A Tale Dark & Grimm by Adam Gidwitz

Gidwitz, A. (2010). A Tale Dark & Grimm. New York: Dutton Children’s Books.


This novel retells the classic tale of Hansel and Gretel, but goes beyond the well-known story of two children getting caught in a witch’s candy house. The story begins before Hansel and Gretel’s birth and explains why they were wandering in the woods and what happens after the Witch falls into the fire.

The title is not ironic. This tale is dark and grim. It is gory and scary, and at times, disturbing. And, as an adult reader, I loved it. But this is definitely not a book for young children.

The narrator continuously jumps into the story, warning children of the scary or gross parts, which does prepare them mentally, but also serves as a bit of a dare, asking readers if they can really handle what they’re about to read.

This book is not for the faint of heart, but older children who enjoy fairy tales and spooky stories will likely love this book. And, as a bonus, there are two other books in the series, one about Rumpelstiltskin and the other about Jack & Jill.

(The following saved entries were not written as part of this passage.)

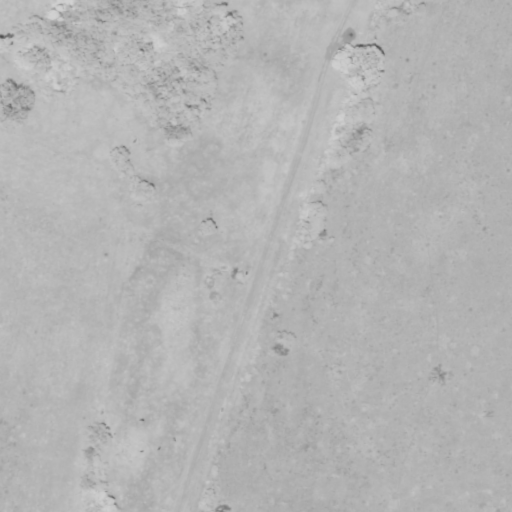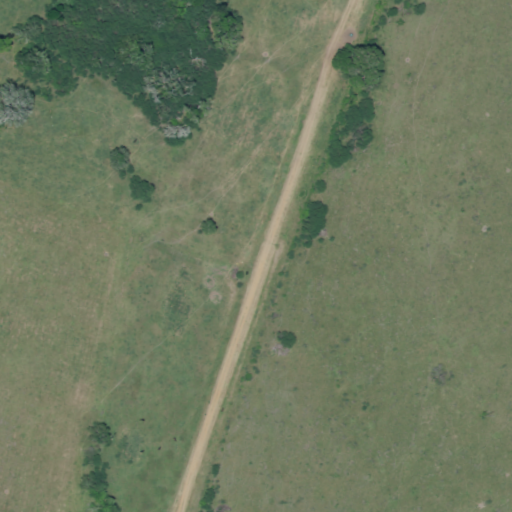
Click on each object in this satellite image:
road: (104, 504)
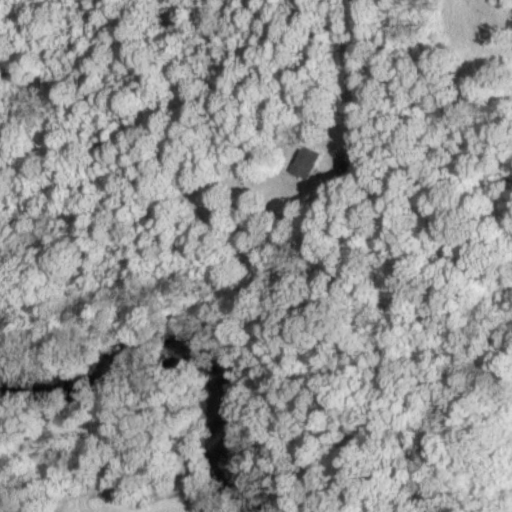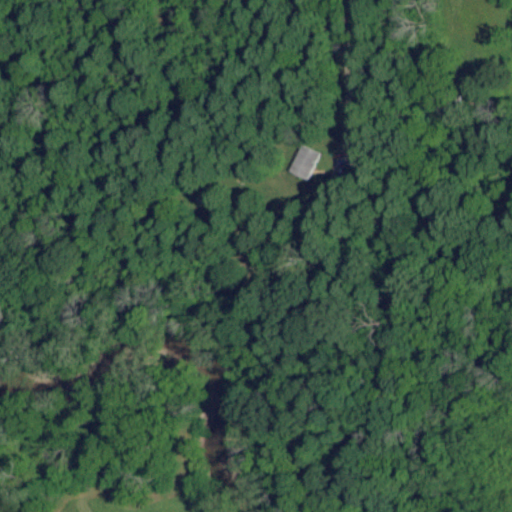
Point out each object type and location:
road: (347, 76)
building: (308, 161)
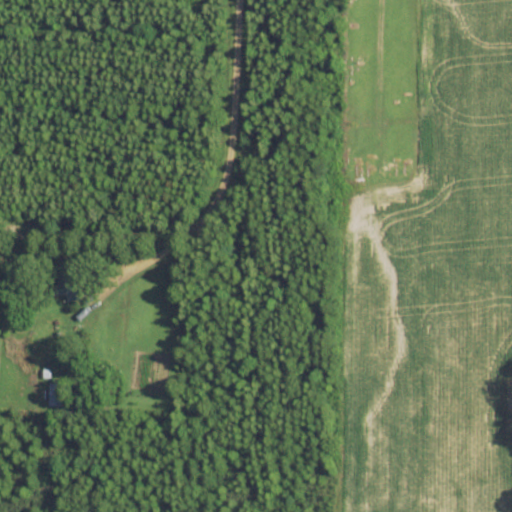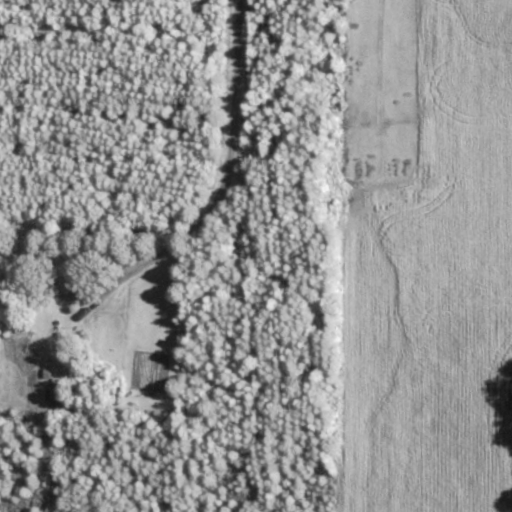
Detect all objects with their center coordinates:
road: (206, 163)
building: (67, 285)
building: (56, 394)
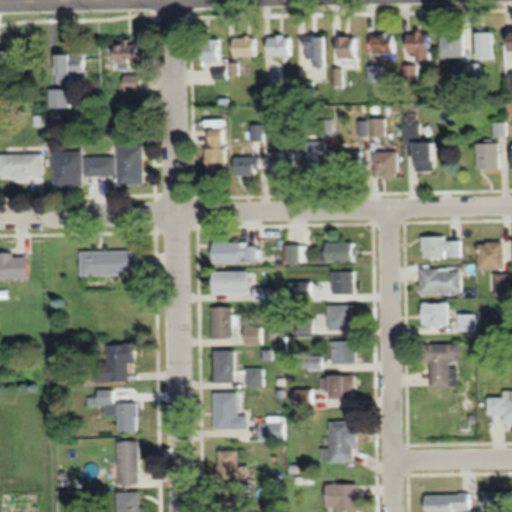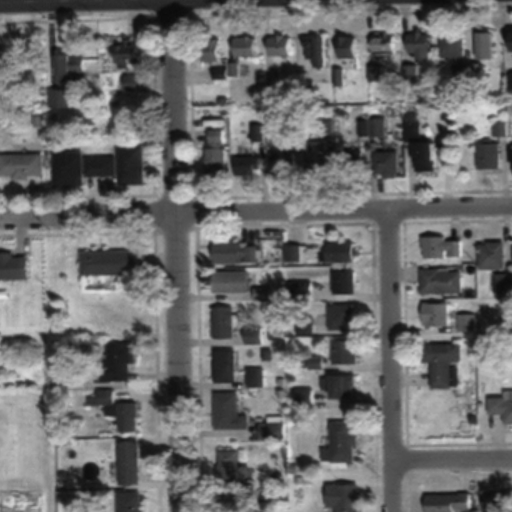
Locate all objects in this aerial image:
building: (385, 42)
building: (453, 44)
building: (486, 44)
building: (281, 45)
building: (420, 45)
building: (246, 46)
building: (349, 46)
building: (212, 48)
building: (316, 48)
building: (129, 54)
building: (19, 63)
building: (70, 67)
building: (460, 69)
building: (375, 73)
building: (134, 83)
building: (276, 95)
building: (62, 98)
road: (154, 105)
building: (377, 127)
building: (216, 153)
building: (315, 153)
building: (425, 156)
building: (489, 156)
building: (282, 163)
building: (350, 163)
building: (387, 164)
building: (22, 165)
building: (100, 166)
building: (248, 166)
road: (256, 212)
building: (441, 247)
building: (236, 252)
building: (296, 252)
building: (338, 252)
building: (492, 254)
road: (177, 255)
building: (110, 262)
building: (14, 266)
building: (441, 280)
building: (231, 281)
building: (344, 282)
building: (499, 283)
road: (154, 294)
building: (435, 313)
building: (342, 317)
building: (226, 321)
building: (467, 321)
building: (253, 335)
building: (344, 352)
building: (119, 360)
building: (316, 362)
road: (389, 362)
building: (443, 364)
building: (225, 365)
building: (255, 377)
building: (340, 385)
building: (501, 406)
building: (117, 409)
building: (228, 411)
building: (340, 443)
building: (128, 463)
road: (451, 468)
building: (234, 476)
building: (343, 497)
building: (128, 502)
building: (447, 502)
building: (497, 502)
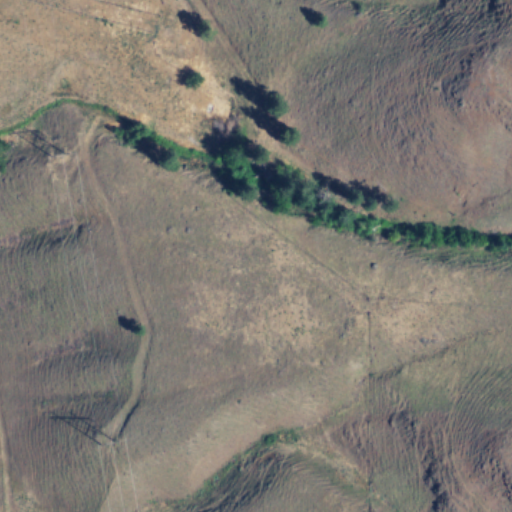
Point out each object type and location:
power tower: (56, 155)
power tower: (103, 443)
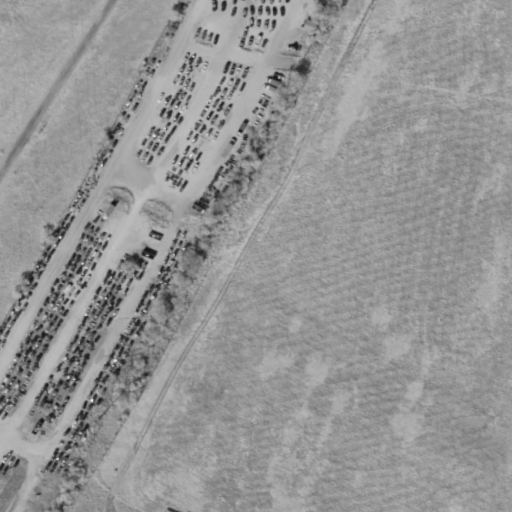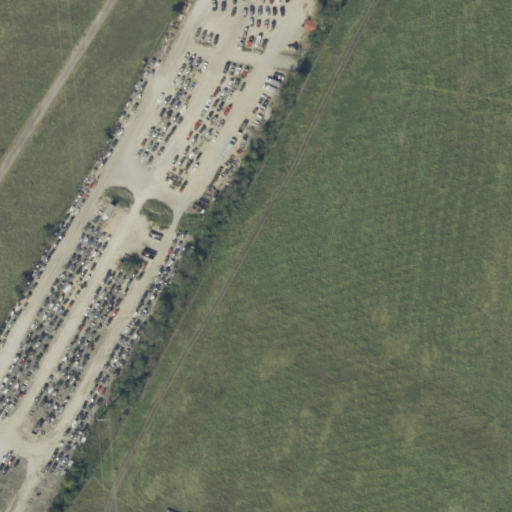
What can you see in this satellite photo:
road: (54, 85)
road: (144, 187)
road: (112, 254)
power tower: (95, 417)
road: (21, 435)
road: (43, 447)
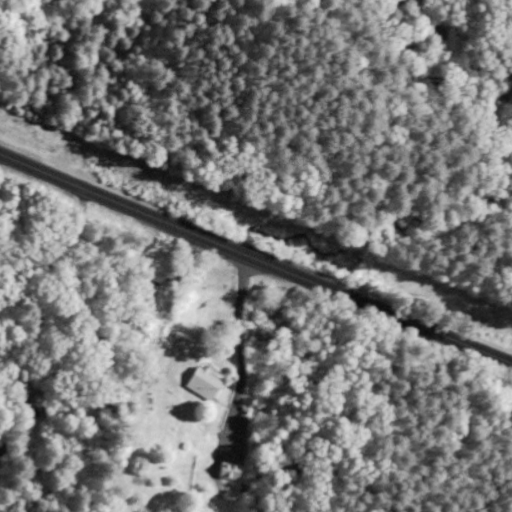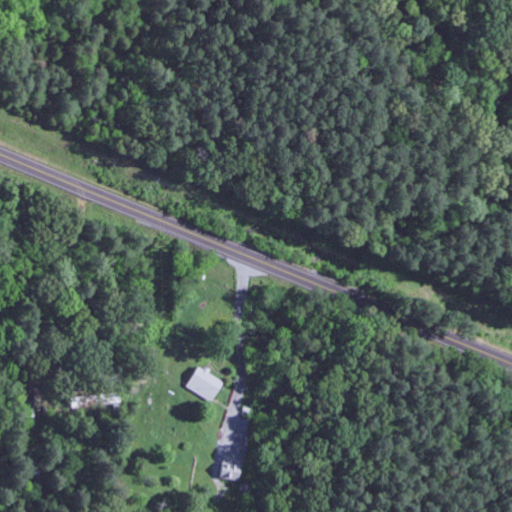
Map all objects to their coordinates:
road: (255, 257)
building: (202, 384)
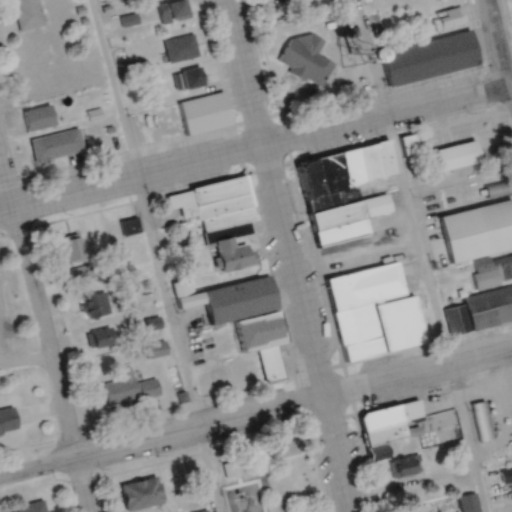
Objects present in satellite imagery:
building: (171, 11)
building: (26, 13)
building: (446, 18)
building: (179, 48)
road: (499, 48)
building: (427, 58)
building: (305, 59)
building: (187, 78)
building: (202, 112)
road: (384, 112)
building: (37, 117)
building: (55, 144)
building: (455, 155)
road: (128, 174)
building: (343, 190)
road: (271, 199)
building: (219, 217)
building: (129, 226)
building: (474, 230)
building: (63, 240)
road: (152, 255)
road: (419, 255)
building: (492, 270)
building: (226, 297)
building: (94, 304)
building: (360, 306)
road: (37, 309)
building: (480, 309)
building: (398, 322)
building: (152, 325)
building: (100, 337)
building: (261, 341)
building: (155, 349)
road: (416, 372)
building: (128, 388)
building: (7, 419)
building: (480, 420)
building: (388, 422)
building: (444, 422)
road: (161, 437)
building: (286, 445)
building: (377, 454)
road: (336, 455)
building: (405, 465)
building: (505, 475)
road: (80, 485)
building: (141, 493)
building: (467, 502)
building: (29, 507)
building: (200, 511)
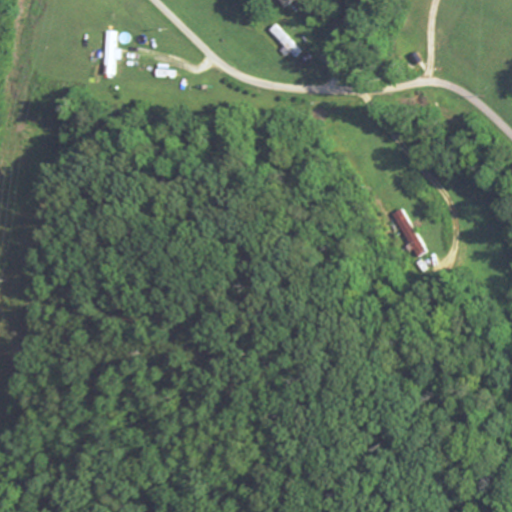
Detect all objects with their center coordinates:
building: (288, 44)
building: (115, 55)
road: (327, 92)
road: (414, 160)
building: (414, 236)
power tower: (14, 278)
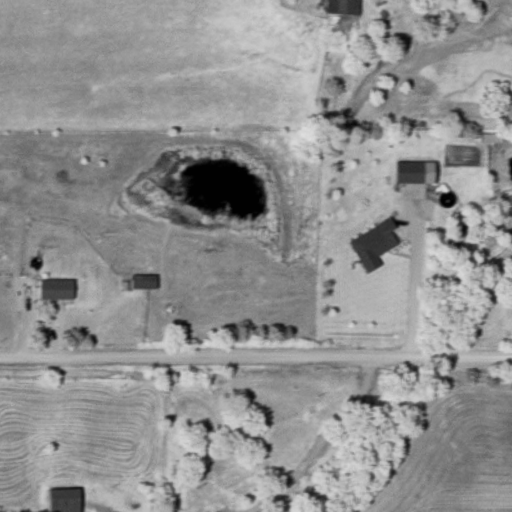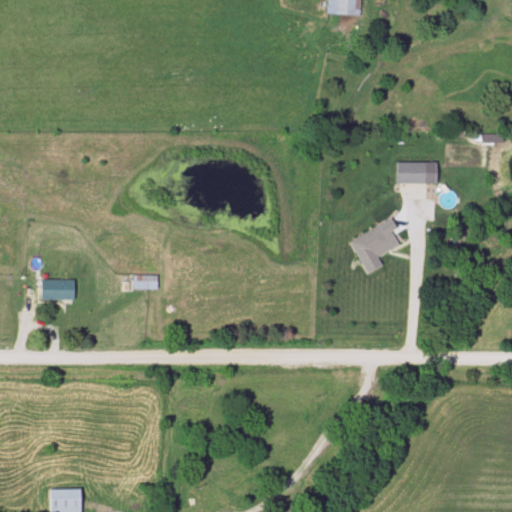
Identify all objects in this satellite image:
building: (342, 7)
building: (410, 173)
building: (370, 244)
road: (413, 276)
building: (145, 282)
building: (56, 290)
road: (255, 358)
road: (273, 495)
building: (65, 501)
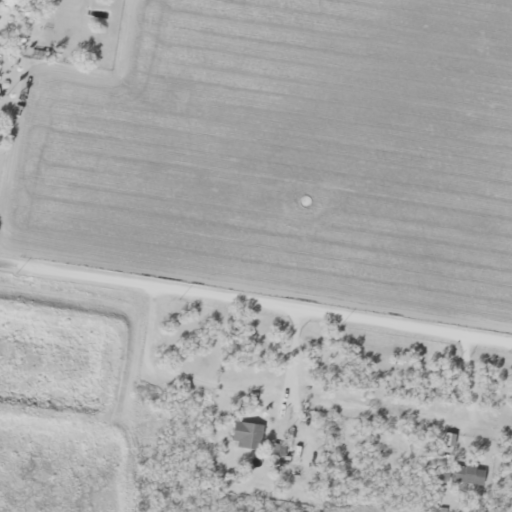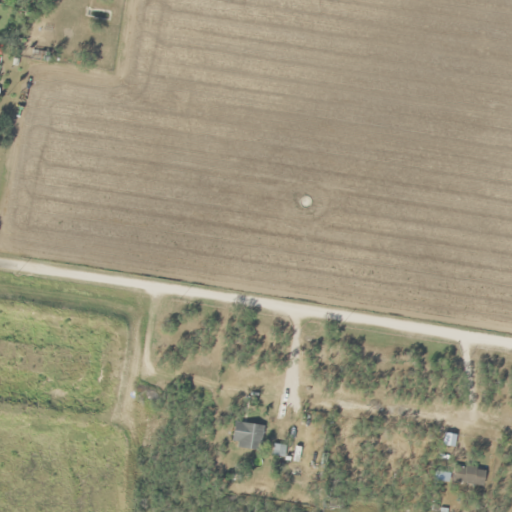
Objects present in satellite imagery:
road: (245, 429)
building: (243, 436)
building: (388, 453)
building: (464, 476)
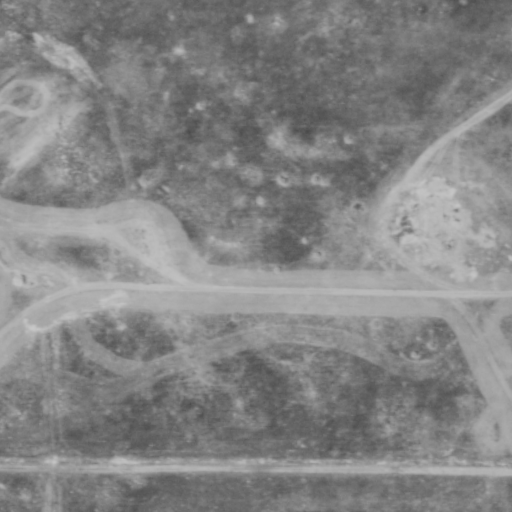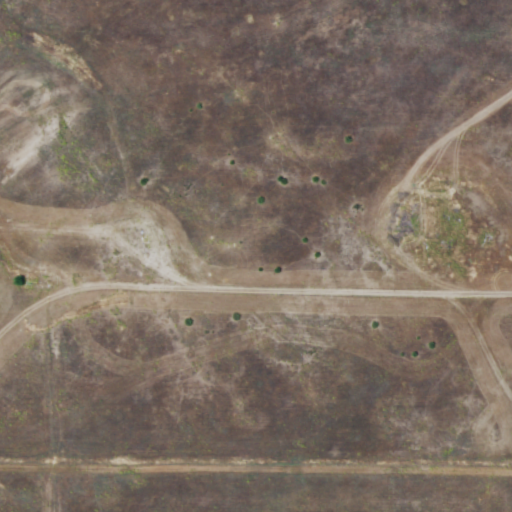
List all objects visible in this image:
road: (240, 291)
road: (256, 469)
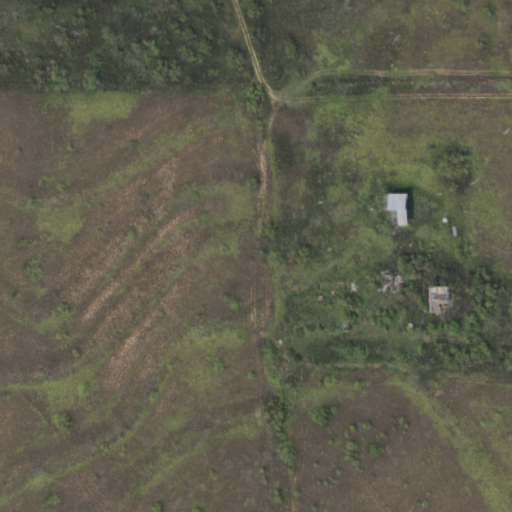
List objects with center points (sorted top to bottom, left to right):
building: (407, 206)
road: (266, 283)
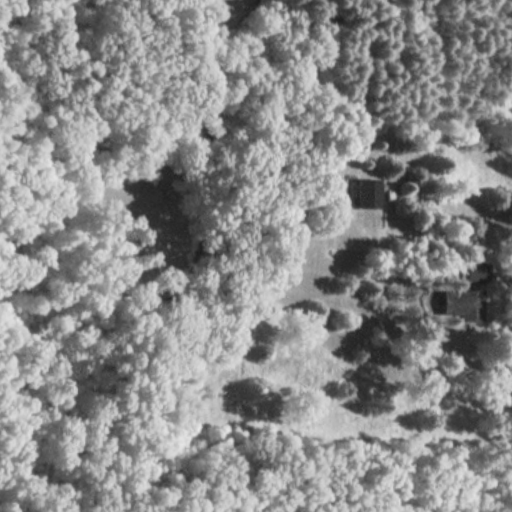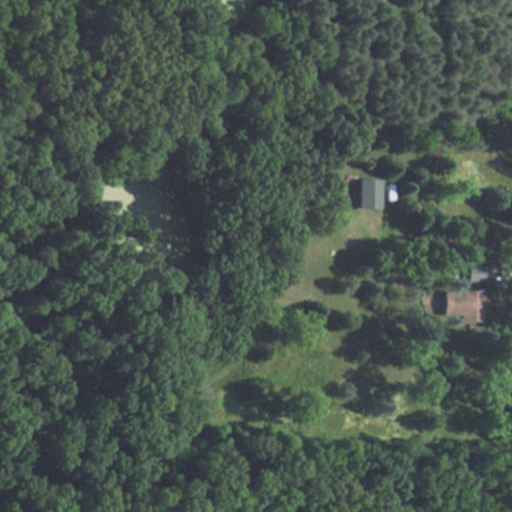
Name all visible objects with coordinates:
building: (365, 193)
building: (474, 272)
building: (459, 304)
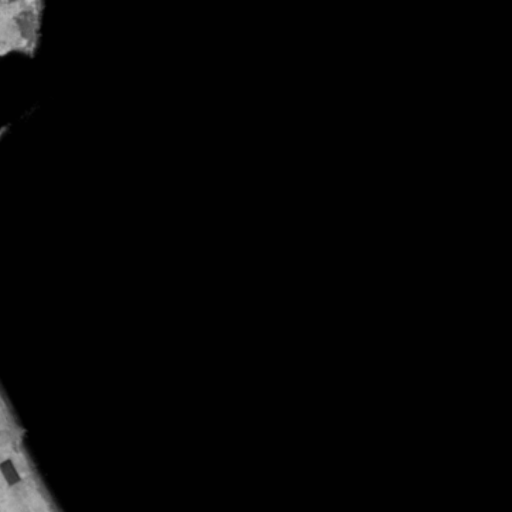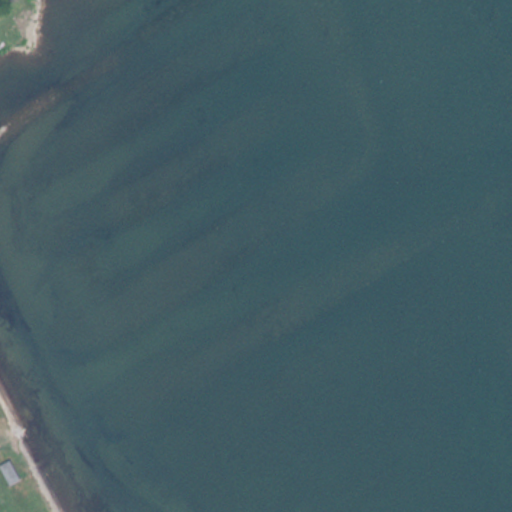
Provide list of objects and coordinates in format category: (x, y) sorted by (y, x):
park: (28, 325)
building: (11, 473)
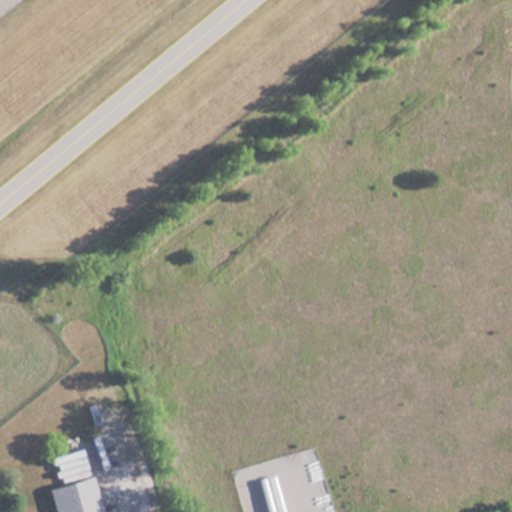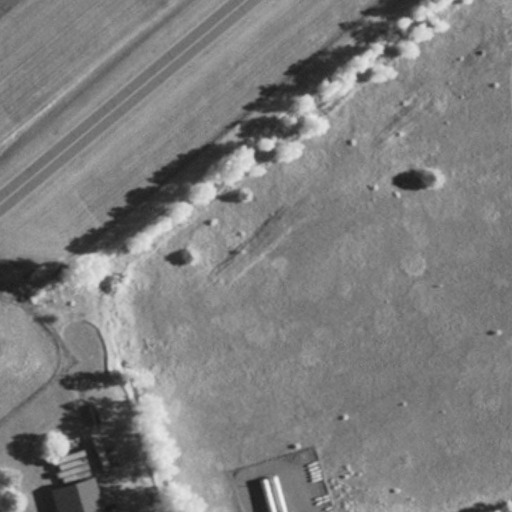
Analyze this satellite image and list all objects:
airport taxiway: (116, 96)
building: (267, 493)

Overall, I give this book a 4.5 out of 5, but I also give it a strong reader’s advisory statement: this book is definitely for older children, maybe even young adult readers.


Cinderella [The Movie]

Baron, D., Kinberg, S., & Shearmur, A. (producers) & Branagh, K. (director). (2015). Cinderella [motion picture]. United States: Walt Disney Pictures.


In this remake of the classic tale, a kind and courageous Cinderella overcomes the cruelty of her stepmother to attend the prince’s ball.

This film is magnificent. The story is true to the original 1950 Disney movie, yet has an added complexity, contemporary interpretation, and a sense of humour. Cinderella is not merely a maiden in distress, the stepmother is not inexplicably wicked, and the prince faces a dilemma between country and love.

Beyond the storyline, the visual aspects of this film are breathtaking. The costumes are opulent and stunning. The scenery is alluring. The special affects are impressive.

Viewers young and old will enjoy this classic story retold. It is fresh and, to be frank, lovely. This film is a solid 5 out of 5.

Beastly by Alex Flinn

Flinn, A. (2007). Beastly. New York, NY: HarperTeen.


In this re-telling of the classic fairy tale Beauty and the Beast, Alex Flinn tells the story from the point of view of the Beast, set in 21st century New York City. Flinn masterfully crafts and develops the story in a unique way, drawing readers in with well-crafted characters.

While some fairy tale retellings take place in the usual “once upon a time” land, Beastly, set in a familiar and well-known location, brings the magic to our world. The story is similar enough to the original story– well, to the Disney movie– yet is different enough to be a fresh take on a tale as old as time.

Beastly would appeal to anyone interested in fairy tales, but also to a general readership. Some people may say the audience is stereotypically female, but the male protagonist and action may also interest male readers.

There are no obvious or apparent weaknesses to Flinn’s book. I finished it in a day; it’s one of those books you can’t put down.

This book is definitely a 5. It is a great rendering that is captivating and enchanting while still chillingly realistic.